Women in Japan
A Difficult Empowerment in Japanese Society
Japanese women face important and contradictory choices: getting emancipation through education, then work but risk a lonely life, or marry young and stay at home to take care of family.
If Japan’s makes life easier for Japanese women on many levels (a global safety, clean and convenient public services, many entertainment and leisure places such as shopping malls, cafés, beauty salons, etc.), it is still a very traditional society.
A traditional view on women’s role
Social organization still relies on old structures: men must go to work to cater for the family, and women are in charge of all domestic issues: raising children, but also taking care of elderly parents.
Consequently, and even though Japanese women benefit from one of the higher education levels in the world, they must often abandon a job or a career when their first child is born. Moreover, when they work, they often occupy part-time or subordinate positions, and few can reach senior posts or high political functions.

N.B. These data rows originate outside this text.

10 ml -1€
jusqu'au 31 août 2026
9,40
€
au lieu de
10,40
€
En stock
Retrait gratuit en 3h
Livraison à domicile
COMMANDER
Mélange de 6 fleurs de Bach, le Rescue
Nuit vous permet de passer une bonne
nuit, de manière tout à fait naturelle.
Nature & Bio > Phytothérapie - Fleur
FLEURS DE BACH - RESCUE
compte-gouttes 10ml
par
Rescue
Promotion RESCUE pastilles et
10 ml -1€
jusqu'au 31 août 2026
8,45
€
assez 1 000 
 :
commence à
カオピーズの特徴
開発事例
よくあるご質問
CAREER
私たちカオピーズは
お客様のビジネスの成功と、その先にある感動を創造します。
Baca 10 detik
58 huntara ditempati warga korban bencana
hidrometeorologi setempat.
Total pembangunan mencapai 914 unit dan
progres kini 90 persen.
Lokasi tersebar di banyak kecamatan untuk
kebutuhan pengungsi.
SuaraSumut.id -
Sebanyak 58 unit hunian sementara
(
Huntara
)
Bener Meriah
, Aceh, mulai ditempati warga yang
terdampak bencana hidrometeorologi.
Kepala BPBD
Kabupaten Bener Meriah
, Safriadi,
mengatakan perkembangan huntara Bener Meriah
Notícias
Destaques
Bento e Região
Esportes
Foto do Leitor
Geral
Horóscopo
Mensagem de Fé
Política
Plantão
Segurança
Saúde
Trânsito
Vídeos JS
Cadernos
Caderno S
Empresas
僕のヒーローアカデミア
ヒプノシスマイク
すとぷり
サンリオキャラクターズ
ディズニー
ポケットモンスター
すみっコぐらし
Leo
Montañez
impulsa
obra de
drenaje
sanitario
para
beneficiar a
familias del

However recently, several studies by the Japanese government found that mentalities were changing and that the stay-at-home mother status was not the only ideal feminine way of life. The low birth rate is also questioning the old-fashioned ways of thinking.
An essential asset in Japanese society
Despite Japanese government’s voluntarist announcement in 2014 following the Abenomics policies, especially to promote women’s work, the situation only went downhill. As a matter of fact, in 2020 Japan was ranked 121th out of 153 countries in the World Economic Forum Global Gender Gap Report, its lowest record, and eleven ranks below the one held in 2018.
In the meantime, the portraying of women as objects, widely spread by pop culture and macho culture still holds strong in the archipelago. Feminism as it is practiced in Western countries is not as developed in Japan. However, times are changing slowly and Japanese women tend to be more vocal about the inequalities, especially after cases of medical school officials tampering exams to make sure female students do not pass were revealed. The #metoo movement, although of a lesser extend in Japan, nevertheless allowed women to speak up about rapes and systemic sexual harassment, especially thanks to the mediatization of Shiori Ito’s story.